If supply is allowed to meet demand, then a lot of that non-valued added rentier gain will disappear.

But with the artificial jump in price, then the % falls, making it look better than it is. As a metric for determining what is 'good', it has less relevance, ie it has decoupled from being a meaningful measure of performance.

And we know all this and more because, in other jurisdictions where they have had all the same 'reasons' happen to them, their prices have stayed around 3 to 4 x median household income.

Also, I think the issue of council rate increases needed to feed council infrastructure stuff-ups is going to be a drag on the price.

And in the face of climate change virtue signalling, the Govt. are not going to be able to increase the cost to build, or open up the immigration tap like they used to.

Bernard, one issue you could look into, is where the present housing demand is coming from?

Is it all internal NZers, ex-pats, or money coming from the Aussie and Singaporean foreign exemptions?

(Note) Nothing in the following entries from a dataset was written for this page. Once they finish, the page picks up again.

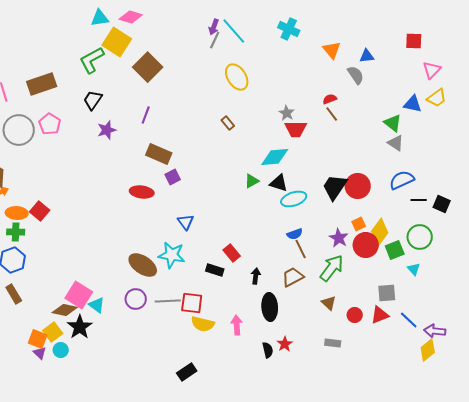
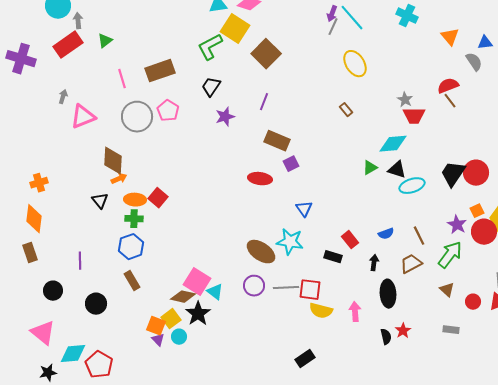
red semicircle: (330, 99) -> (448, 86), size x1.5
blue semicircle: (295, 234) -> (386, 234), moved

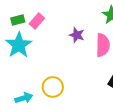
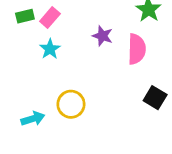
cyan star: (19, 45) -> (50, 49), moved, size x0.6

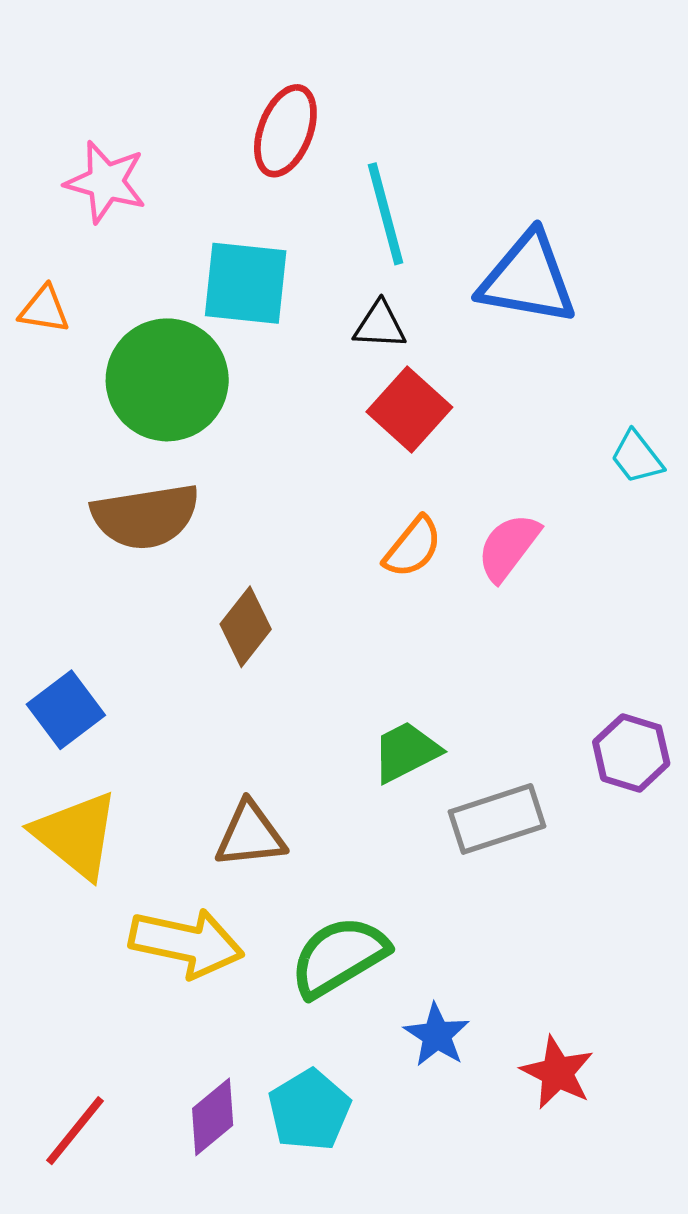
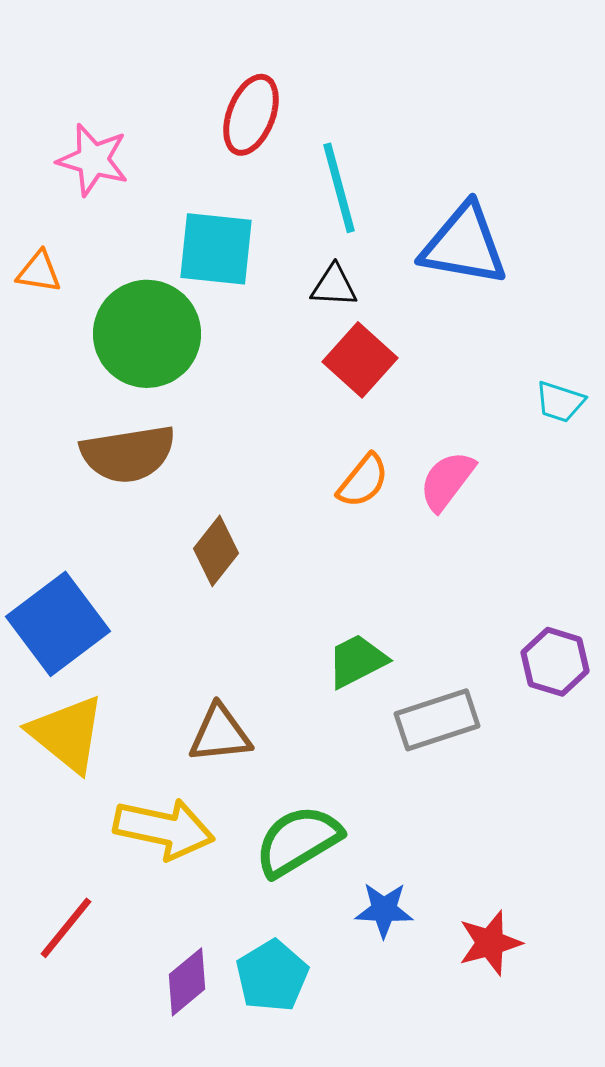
cyan trapezoid: (637, 457) -> (560, 402), turned -34
blue square: (66, 710) -> (58, 624), size x1.5
blue star: (437, 1035) -> (384, 910), turned -30
red star: (557, 1073) -> (490, 943), turned 30
red line: (75, 1131) -> (66, 928), moved

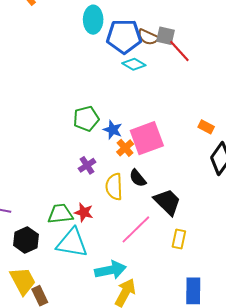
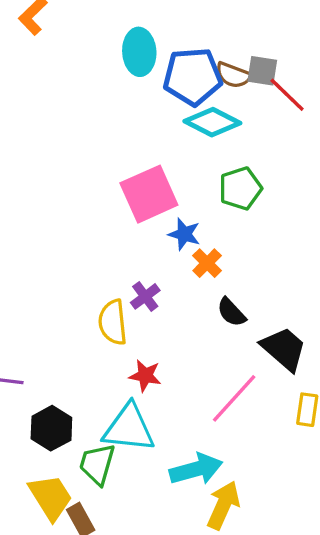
cyan diamond: (134, 64) -> (212, 122), size x1.4
green pentagon: (86, 119) -> (240, 188), moved
pink square: (147, 138) -> (149, 194), moved
yellow semicircle: (114, 187) -> (113, 322), moved
green trapezoid: (60, 214) -> (97, 464), moved, turned -64

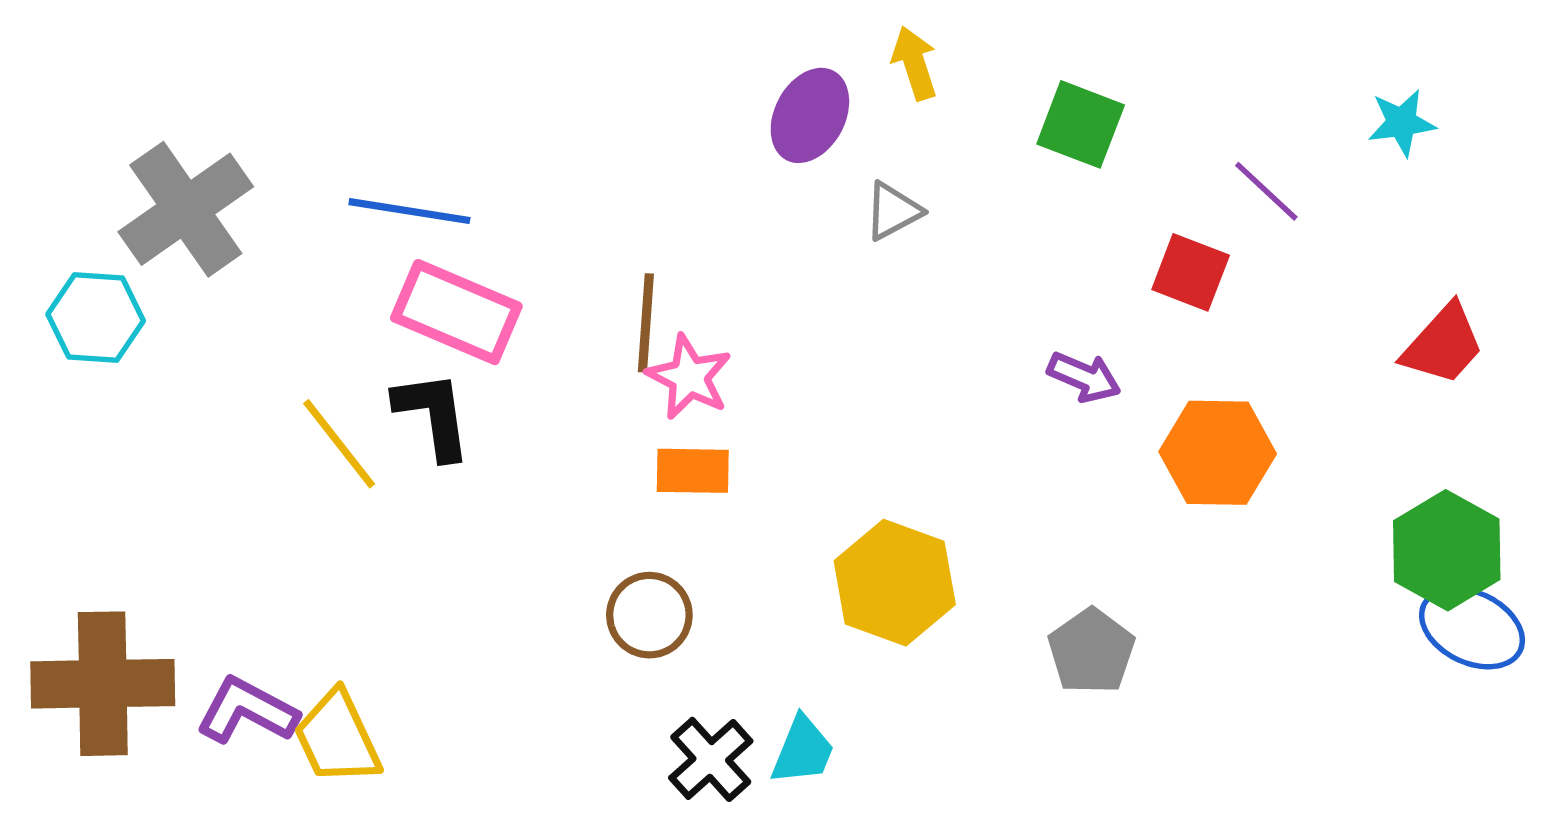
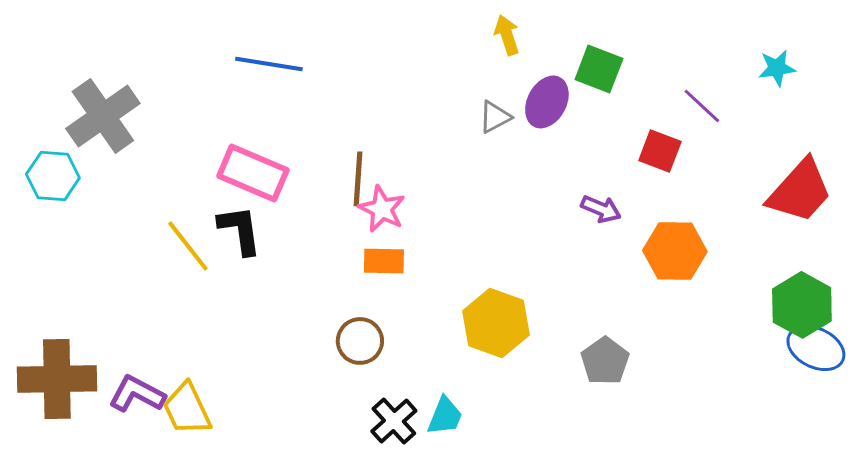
purple ellipse: (810, 115) -> (547, 102), moved
blue line: (409, 211) -> (269, 64), moved
red trapezoid: (1443, 345) -> (800, 191), size x1.4

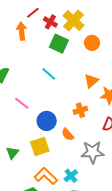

From what I can tell, the total mid-term demand has not changed. Many sales are off the plan, especially sections and house and land packages, with title and settlement up to 24 months away. This is pulling future demand into the present and thus those people that would have been buying in 24 months under a more stable environment have bought today, which bumped up today's demand and supply imbalance, but also means they won't be around to buy in 24 months time, so will cause a reversal in at that time.